Con: Students are Reduced to a Test Score

When SAT scores are optional, students can represent themselves by more than just a number; colleges won’t be able to just skim over a list and choose the applicants with the highest scores.

Junior Evie Zhang explains that if SATs are optional, a student’s value isn’t solely based on a test score.

“I think that SAT scores should be optional. When they are mandatory, it does turn into a system where a person is reduced to a test score,” she said. “[…] it helps students realize they should build more into their applications.” To do this, Zhang encourages students to include items that show off their strengths.

Senior Jessica Hunter also advocates for optional test scores. “Because colleges don’t know your score, they can’t put a value on you, so they look at all of their applicants on a more even plane. Everybody gets more of a chance to be recognized”.

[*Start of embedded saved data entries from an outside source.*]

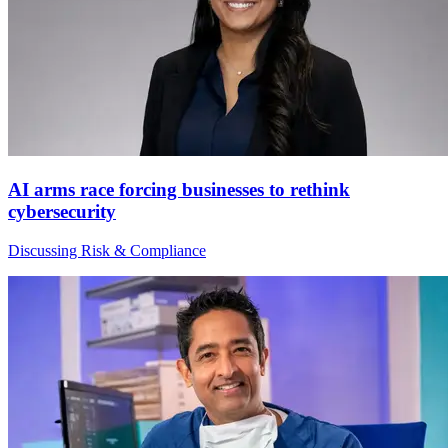
AI arms race forcing businesses to rethink
cybersecurity
Discussing Risk & Compliance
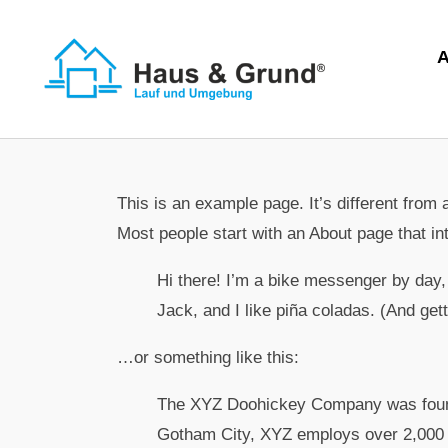
This is an example page. It’s different from 
Most people start with an About page that int
Hi there! I’m a bike messenger by day, 
Jack, and I like piña coladas. (And getti
…or something like this:
The XYZ Doohickey Company was founded
Gotham City, XYZ employs over 2,000 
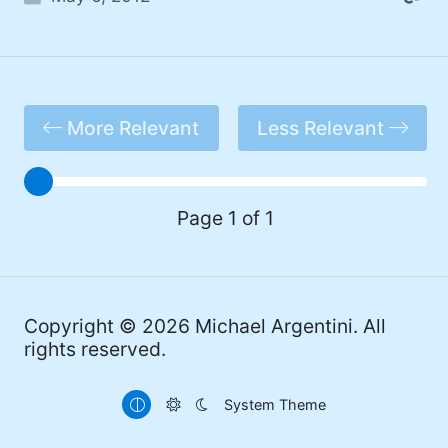
More Relevant
Less Relevant
Page 1 of 1
Copyright © 2026
Michael Argentini
. All
rights reserved.
System Theme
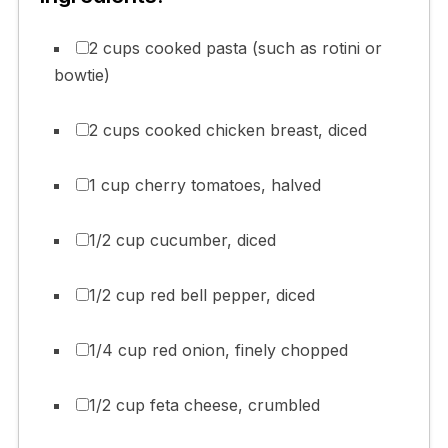
2 cups cooked pasta (such as rotini or
bowtie)
2 cups cooked chicken breast, diced
1 cup cherry tomatoes, halved
1/2 cup cucumber, diced
1/2 cup red bell pepper, diced
1/4 cup red onion, finely chopped
1/2 cup feta cheese, crumbled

Con: Benefits “Good Test Takers”

Although a student may know the material, their test performance could poorly represent their knowledge. With time just ticking by and faced with discouraging rows of bubbles, students might find it difficult to test at their full potential.

Senior Jessie Chen adds to the argument that SATs are geared toward those who are good test takers.

“Some people may just be good at answering and not necessarily know the actual information. They’re just good test takers,” Chen said. She points out that she and others like her struggle on taking timed, standardized tests, making it hard to do their best. 

Pro: College App Implications

While students may benefit from colleges making SATs optional, colleges may not.

“There are definitely situations where two students are so close, so similar that the applications are identical, that the easiest way for admissions to make the determination would be for the score on the SAT,” Zhang said.

Dr. Robert Novack of Penn State’s Sapphire program explained, “There’s got to be some way, when the college receives thousands and thousands of applications, there’s got to be some way to level a playing field down where you can look at everybody and compare them by a single number.”

Pro: Added Pressure on a “Good Resume” Without Testing

With the absence of SAT scores, there may be more pressure on a student to maintain a high GPA, participate in extracurriculars, and accumulate community service. Instead of stressing about one SAT, will students have to spend all of high school worrying about grades, clubs, and the number of service hours they have? 

Even though SATs might create momentary stress, they may be favorable next to the chronic stress of building a “good resume”.